## Your assignment
When you write out the listing, keep each word exactly as it stands but include none of its images.
Start of Data
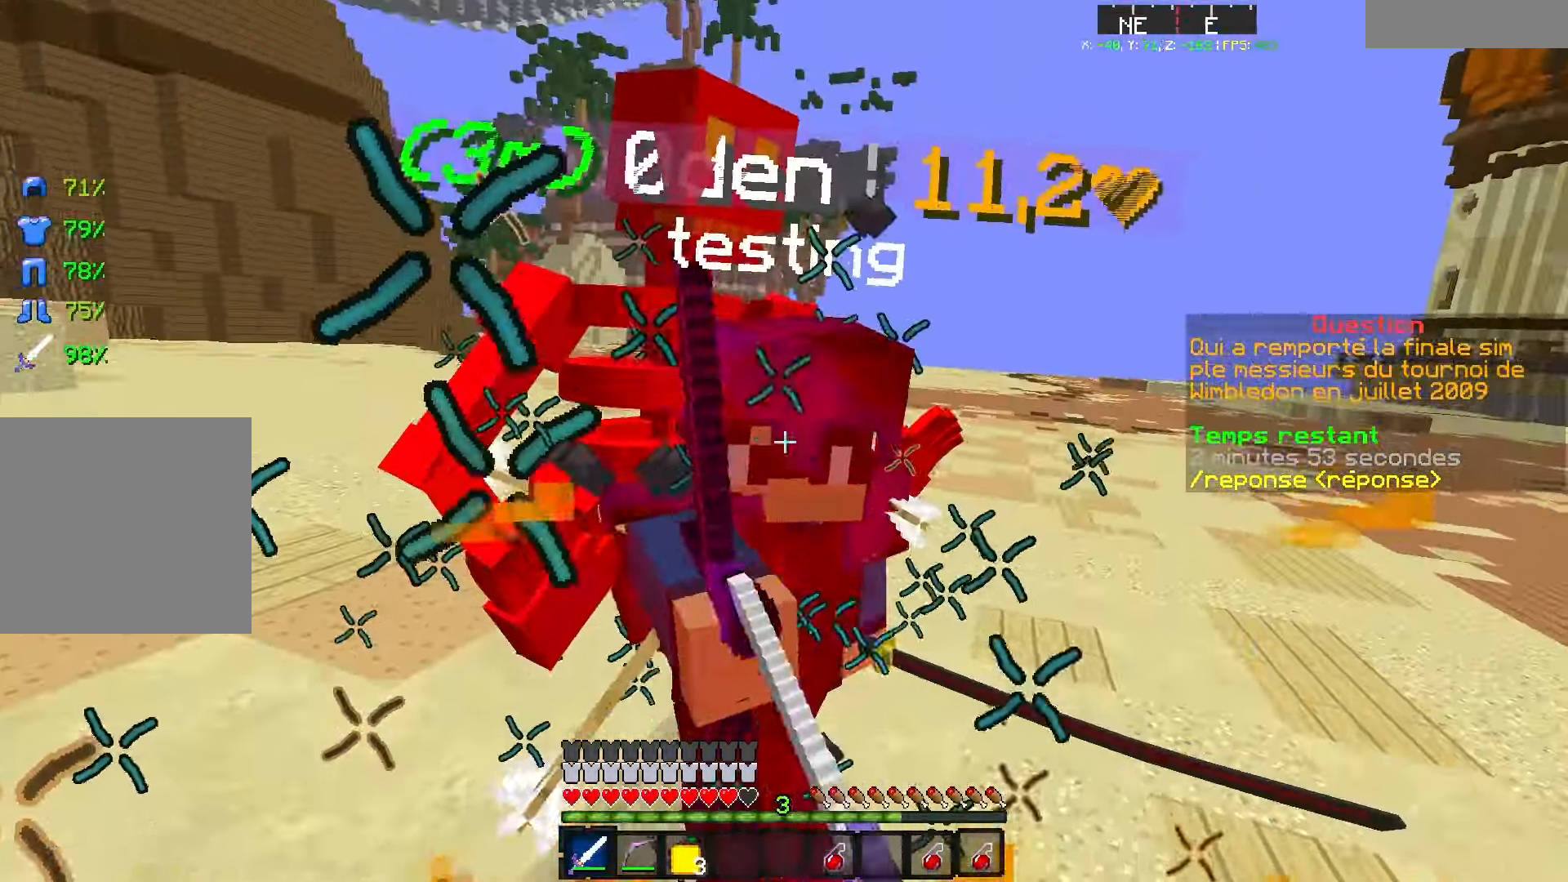
{"keys": ["q", "z"], "events": [[484, "q", "down"]]}
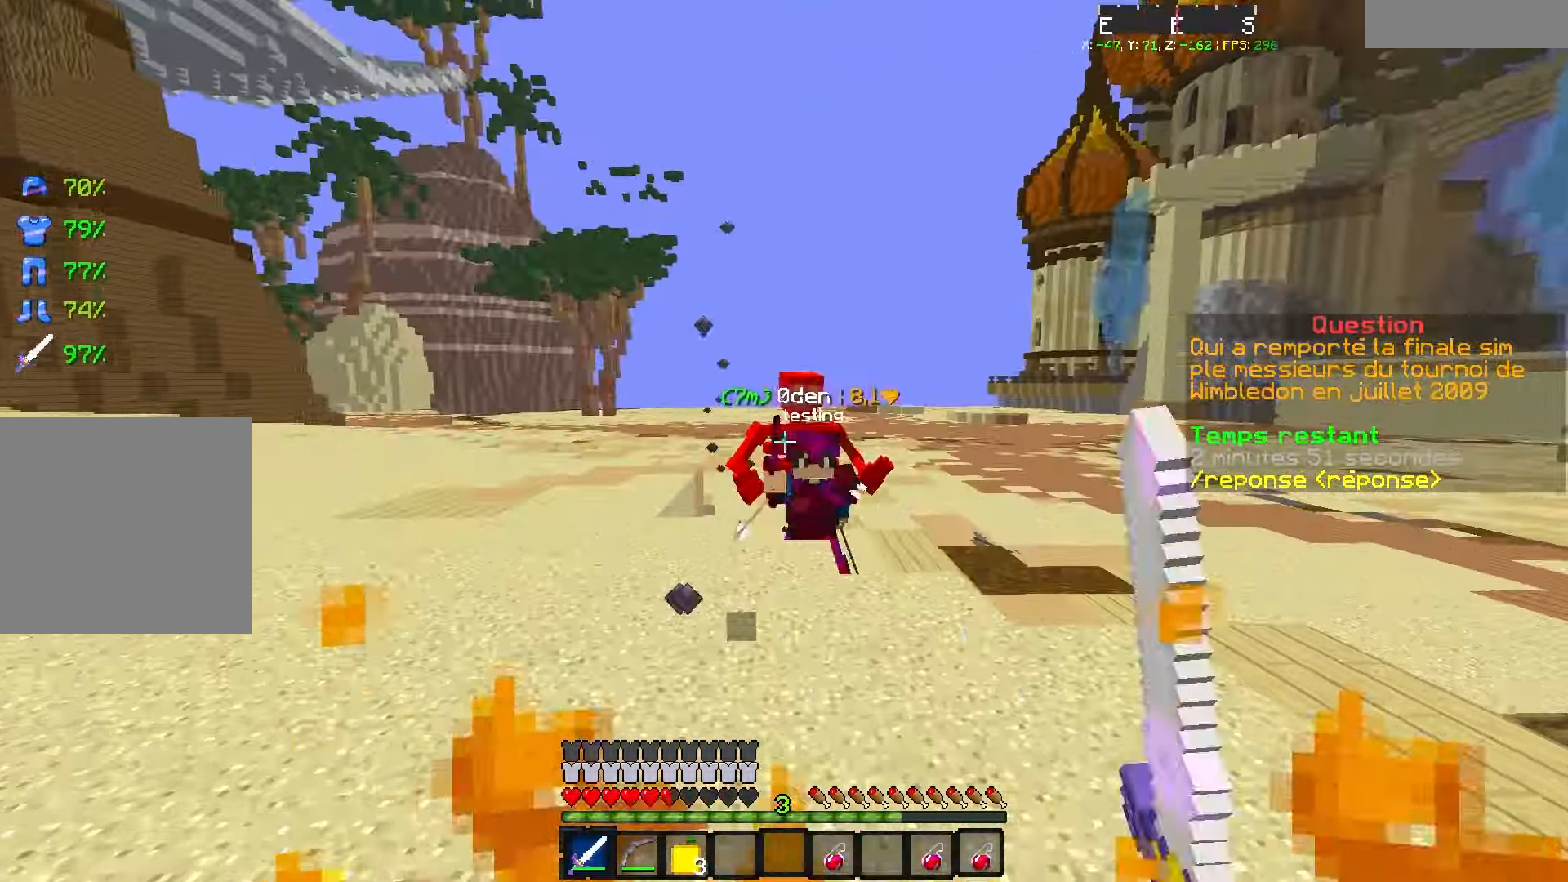
{"keys": ["z"], "events": [[284, "q", "up"]]}
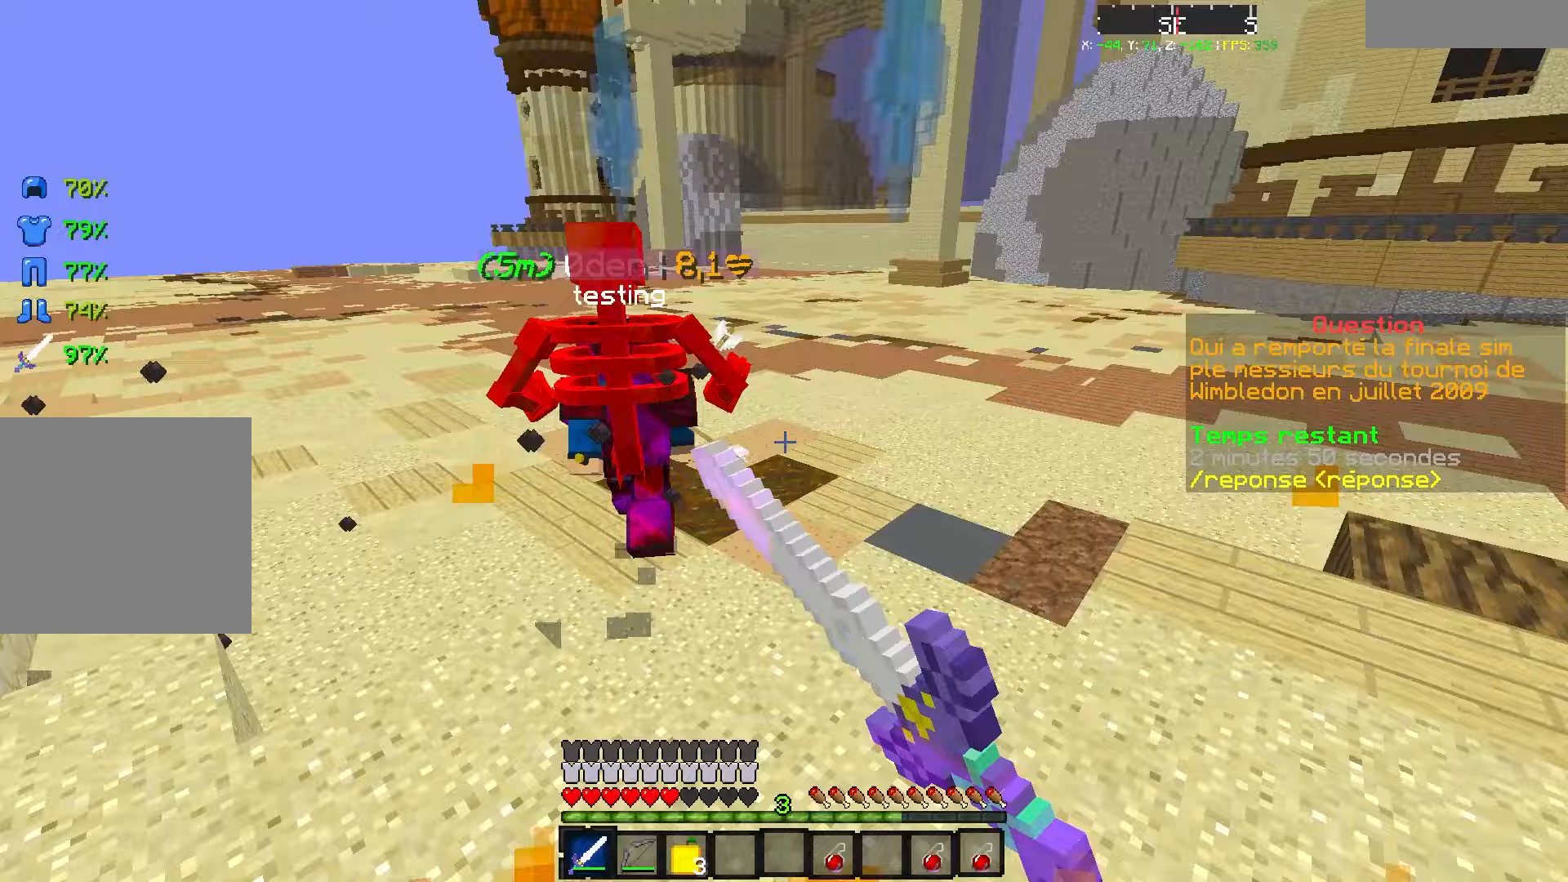
{"keys": ["z"], "events": [[33, "q", "down"], [250, "q", "up"]]}
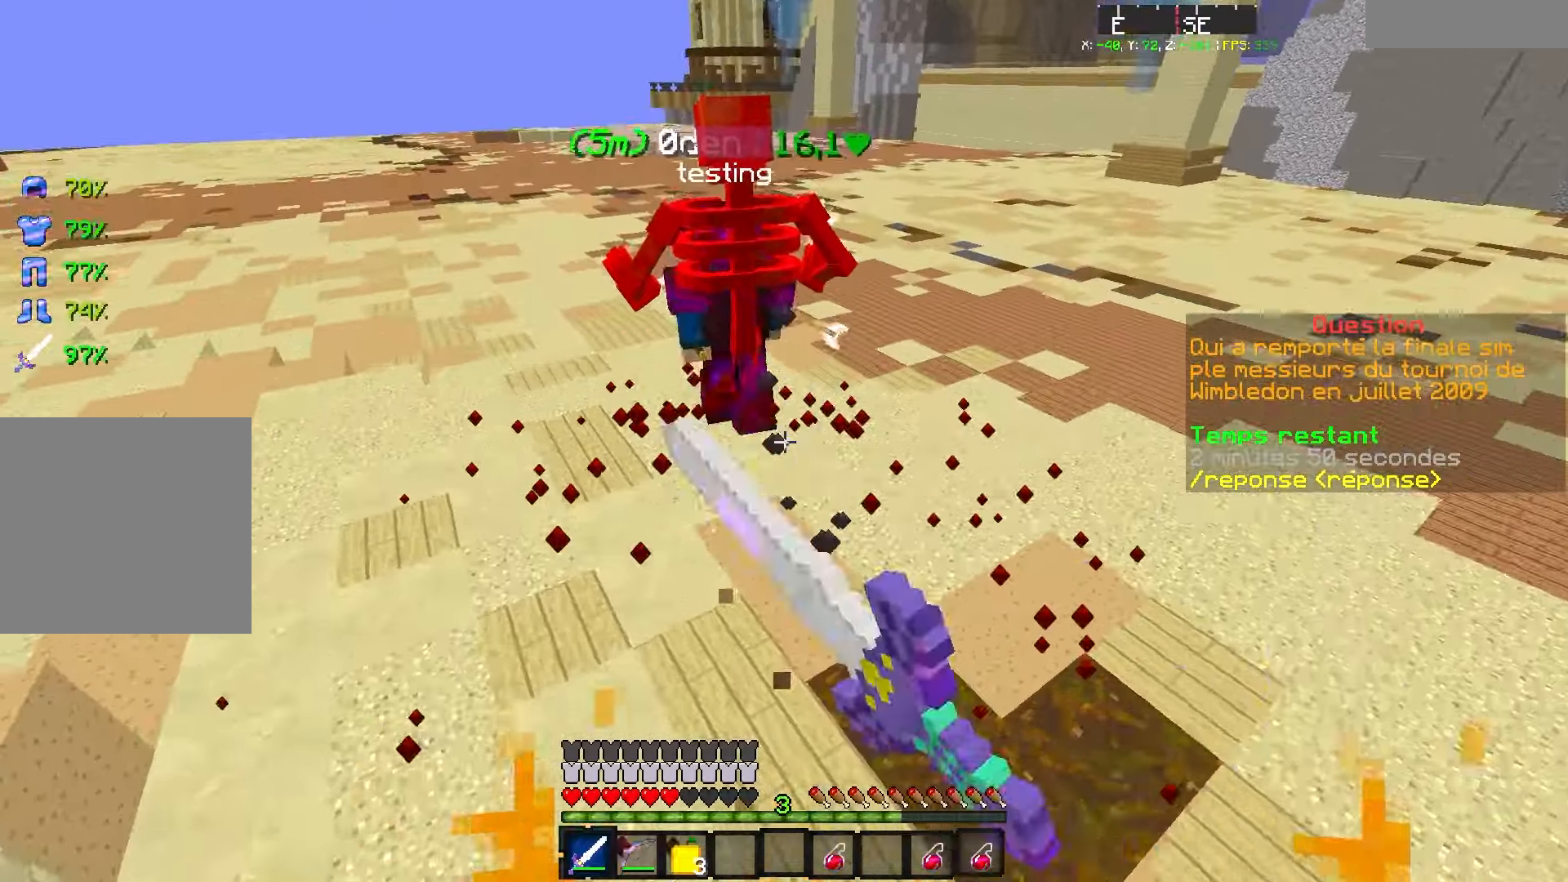
{"keys": ["z"], "events": []}
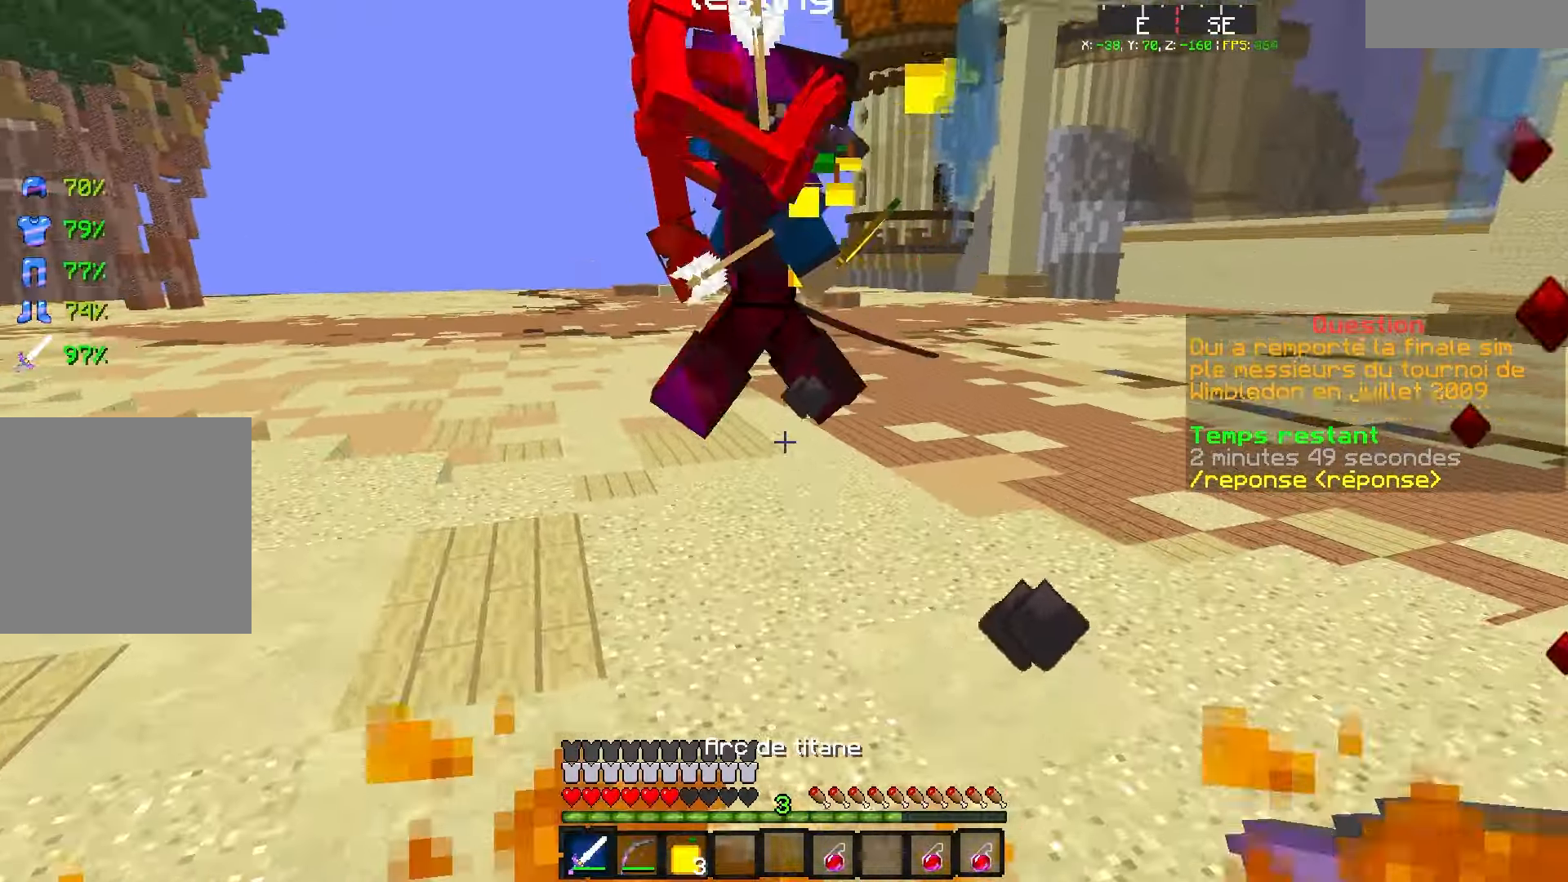
{"keys": ["z"], "events": []}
End of Data
## Result
{"keys": ["q", "z"], "events": [[484, "q", "down"]]}
{"keys": ["z"], "events": [[284, "q", "up"]]}
{"keys": ["z"], "events": [[33, "q", "down"], [250, "q", "up"]]}
{"keys": ["z"], "events": []}
{"keys": ["z"], "events": []}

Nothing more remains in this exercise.